Bleak films in Perspektive

Harsh documentaries pepper Berlin lineup

The Berlinale’s Perspektive Deutsches Kino German film sidebar has completed its lineup, with one theme shared by several works: the challenges faced by children and teens on the streets of German cities.

Three of four documentaries tackle the subject, including Astrid Schult’s “Zirkus is nich,” a distressing portrait of an 8-year-old boy from the Berlin district of Hellersdorf.

Bettina Bluemner’s “Prinzessinnenbad” follows a gang of girls around Berlin’s Kreuzberg district, while Maja Classen’s “Osdorf” examines young men of immigrant backgrounds in Hamburg’s so-called problem district.

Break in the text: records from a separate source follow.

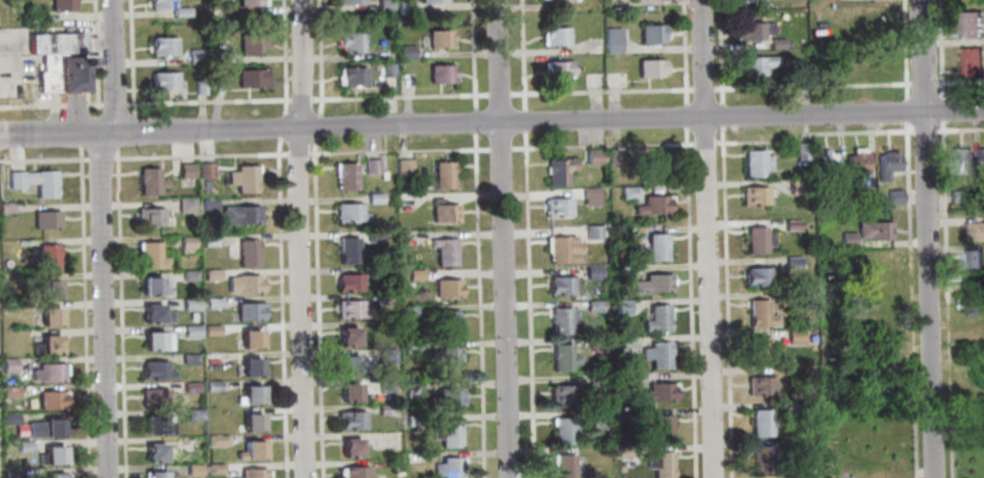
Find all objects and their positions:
building: (431, 1)
building: (556, 1)
building: (249, 2)
building: (349, 2)
building: (160, 4)
building: (63, 5)
building: (383, 5)
building: (403, 7)
building: (179, 12)
building: (968, 25)
building: (749, 31)
building: (649, 34)
building: (553, 36)
building: (439, 39)
building: (611, 40)
building: (350, 41)
building: (251, 43)
building: (776, 44)
building: (162, 46)
road: (940, 48)
road: (904, 49)
building: (404, 51)
road: (718, 51)
road: (682, 52)
building: (217, 54)
road: (520, 54)
road: (472, 55)
road: (94, 57)
building: (194, 57)
road: (318, 57)
road: (129, 58)
road: (282, 58)
building: (60, 60)
building: (969, 61)
building: (754, 64)
road: (112, 65)
building: (649, 68)
building: (557, 69)
building: (388, 70)
building: (440, 73)
building: (217, 76)
building: (352, 76)
building: (801, 76)
building: (250, 78)
building: (617, 79)
building: (162, 80)
road: (959, 82)
road: (922, 84)
road: (810, 86)
building: (199, 87)
road: (701, 89)
road: (599, 91)
road: (497, 94)
road: (398, 96)
road: (300, 99)
road: (206, 101)
road: (112, 104)
road: (50, 105)
road: (941, 110)
road: (905, 111)
road: (74, 114)
road: (720, 114)
road: (684, 116)
road: (522, 120)
road: (548, 121)
road: (474, 122)
road: (801, 124)
road: (315, 125)
road: (280, 126)
road: (958, 129)
road: (87, 130)
road: (923, 131)
road: (106, 132)
road: (125, 132)
road: (856, 132)
road: (49, 133)
road: (802, 137)
road: (802, 141)
road: (758, 142)
road: (703, 143)
road: (600, 145)
road: (499, 148)
road: (397, 151)
building: (800, 151)
road: (297, 154)
road: (198, 155)
building: (594, 156)
building: (612, 156)
road: (99, 159)
road: (43, 160)
building: (855, 160)
building: (980, 160)
building: (959, 161)
building: (824, 162)
building: (754, 163)
building: (886, 164)
building: (371, 166)
building: (403, 167)
building: (184, 170)
building: (205, 170)
building: (651, 170)
building: (557, 171)
building: (442, 175)
building: (344, 176)
building: (242, 178)
building: (149, 181)
building: (32, 182)
building: (797, 187)
building: (589, 192)
building: (628, 192)
building: (753, 196)
building: (838, 196)
building: (894, 196)
building: (956, 196)
building: (865, 197)
building: (373, 198)
building: (401, 198)
building: (653, 204)
building: (185, 205)
building: (209, 205)
building: (556, 207)
building: (4, 208)
road: (943, 209)
building: (348, 213)
building: (443, 213)
building: (239, 214)
building: (147, 216)
building: (43, 219)
building: (790, 224)
building: (871, 230)
building: (972, 231)
building: (591, 232)
building: (373, 236)
road: (297, 238)
road: (706, 238)
road: (927, 238)
road: (501, 239)
building: (846, 239)
building: (757, 240)
building: (208, 241)
building: (186, 245)
building: (656, 247)
building: (561, 249)
building: (347, 250)
building: (443, 251)
building: (246, 253)
building: (149, 256)
building: (46, 257)
building: (973, 260)
building: (792, 261)
building: (620, 270)
building: (592, 273)
building: (188, 275)
building: (210, 275)
building: (413, 275)
building: (757, 277)
building: (346, 282)
building: (242, 284)
building: (651, 284)
building: (558, 285)
building: (151, 286)
building: (445, 288)
building: (974, 288)
building: (47, 289)
building: (385, 299)
road: (910, 299)
road: (724, 301)
building: (211, 303)
road: (688, 303)
road: (527, 304)
road: (101, 305)
building: (189, 305)
road: (477, 305)
building: (592, 306)
road: (279, 307)
road: (316, 307)
building: (621, 307)
building: (351, 310)
road: (82, 311)
building: (248, 311)
building: (406, 311)
road: (119, 312)
building: (758, 313)
building: (153, 314)
building: (48, 317)
building: (655, 319)
building: (560, 320)
building: (442, 323)
building: (210, 330)
building: (190, 331)
building: (346, 336)
building: (793, 336)
building: (247, 339)
building: (155, 341)
building: (622, 342)
building: (594, 343)
building: (44, 346)
building: (409, 347)
building: (758, 351)
road: (946, 353)
building: (656, 354)
building: (385, 356)
building: (561, 358)
building: (188, 359)
building: (445, 359)
building: (350, 365)
building: (7, 366)
building: (249, 366)
building: (152, 370)
building: (46, 373)
building: (621, 378)
building: (595, 380)
building: (385, 385)
building: (758, 385)
building: (211, 386)
building: (410, 387)
building: (8, 391)
building: (347, 392)
building: (658, 392)
building: (562, 394)
building: (249, 395)
building: (150, 397)
building: (50, 399)
building: (443, 399)
building: (804, 408)
building: (385, 410)
building: (192, 414)
building: (8, 420)
building: (350, 420)
building: (412, 420)
building: (596, 420)
building: (759, 422)
building: (250, 423)
building: (155, 425)
building: (42, 428)
building: (659, 428)
building: (17, 430)
building: (563, 431)
building: (446, 434)
building: (215, 440)
road: (948, 443)
building: (21, 446)
building: (349, 448)
building: (249, 451)
building: (623, 451)
building: (153, 453)
building: (49, 456)
building: (759, 459)
building: (659, 464)
building: (561, 466)
building: (447, 468)
building: (192, 469)
building: (214, 469)
building: (353, 472)
building: (251, 473)
building: (9, 474)
building: (154, 475)
building: (51, 476)
building: (807, 477)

“Today’s youngest generation of directors is not dealing with very easy topics,” said section head Alfred Holighaus. “Nevertheless, they find means in their films to make audiences want to deal with them.”

Sidebar’s entire program includes four docs and eight feature films.

In addition to the six films already announced, six more titles have been selected.

They include Marcel When’s documentary “Von einem der auszog — Wim Wenders’ fruehe Jahre” (One Who Set Forth — Wim Wenders’ Early Years), about the Teutonic filmmaker; Claudia Lehmann’s psychological drama “Memoryeffekt”; Sonja Heiss’ “Hotel Very Welcome,” an episodic film about young people in Asia either finding themselves or fleeing from themselves.

“The fact that one-third of the program of the Perspektive consists of powerful documentaries confirms a wonderful trend in German cinema, one which the Berlinale has consciously and actively supported for some years now,” said Berlinale topper Dieter Kosslick.

“The fact that two-thirds of the films in the program have been made by women is a trend we would also like to support in the future.”